Cowessess Cree camp just the beginning for language growth
- Kaitlynn Nordal | July 09, 2019
Language is a big part of who people are as a culture and as an initiative under the current Chief and Council Cowessess First Nation bringing back their Cree language.
Starting in November of 2017, Sandy Pinay-Schindler, Education Director on Cowessess First Nation, applied for grants for an Aboriginal language’s initiative through the Saskatchewan Indigenous Cultural College.
Upon receiving approval, they were awarded a grant for a two-year language program. Angie Tanner, Health Director on Cowessess First Nation, had been budgeting for a language class in the community as well so that money was put into the program as well.
“Language is a part of who you are. It determines your home base. It gives you that identity.
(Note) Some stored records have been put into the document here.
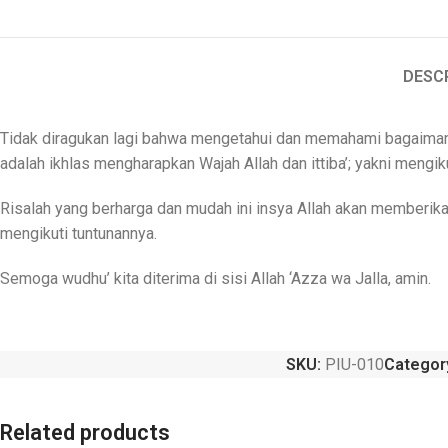
DESC
Tidak diragukan lagi bahwa mengetahui dan memahami bagaimana R
adalah ikhlas mengharapkan Wajah Allah dan ittiba’; yakni mengikut
Risalah yang berharga dan mudah ini insya Allah akan memberikan
mengikuti tuntunannya.
Semoga wudhu’ kita diterima di sisi Allah ‘Azza wa Jalla, amin.
SKU:
PIU-010
Categor
Related products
So, learning the language is the start of bringing back who we are to the community,” said Tanner.
After sorting out how the program, which was entitled Re-awakening Our Language, would run 11 language keepers participated in the class on Thursday nights taught by Darren Okemaysim starting in October 2018 in the Education and Employment Centre.
“I think it's important for us to preserve and re-awaken our languages. It was a mandate Chief and Council identified but I think it's also equally important for us to do our best to learn the language,” said Pinay-Schindler.
Once classes started and participants took a fluency test to see what their knowledge level was, Okemaysim then planned and taught the class accordingly.
As part of the grant, participants also filled out language assessment form at the end as well and most knowledge keepers were two levels above where they started. Some were as many as four or five levels above when they started.
Since the community had been considering doing a Cree camp in February, Tanner and Pinay-Schindler talked with the knowledge keepers and Okemaysim about what they wanted and how things should go for the camp.
The knowledge keepers finished up their classes at the end of June and to showcase what they had learned taught a Cree Camp July 3 and 4 to roughly 125 participants.
Each knowledge keeper picked what they wanted to teach and there was everything from how to snare rabbits, fry saskatoon berries, make bannock, how to get ready to play hockey, numbers, and colours among others. Everything at the camp had a label with what that item is in Cree to help participants learn.
The participants were split into three groups and then rotated from one thing to the next.
Cowessess is not only the first community to have a camp like this but is also the only community to receive a two-year grant when it comes to language education.
Although Cree is already taught in the school as a high school credit, with this new funding Pinay-Schindler and Tanner hope to expand this into the daycare for people to start learning the language younger. They also hope start teaching Cree once a week to the community in the evenings and have it led by the knowledge keepers and other contracted language instructors.
They are also working on having a full Cree immersion camp at some point.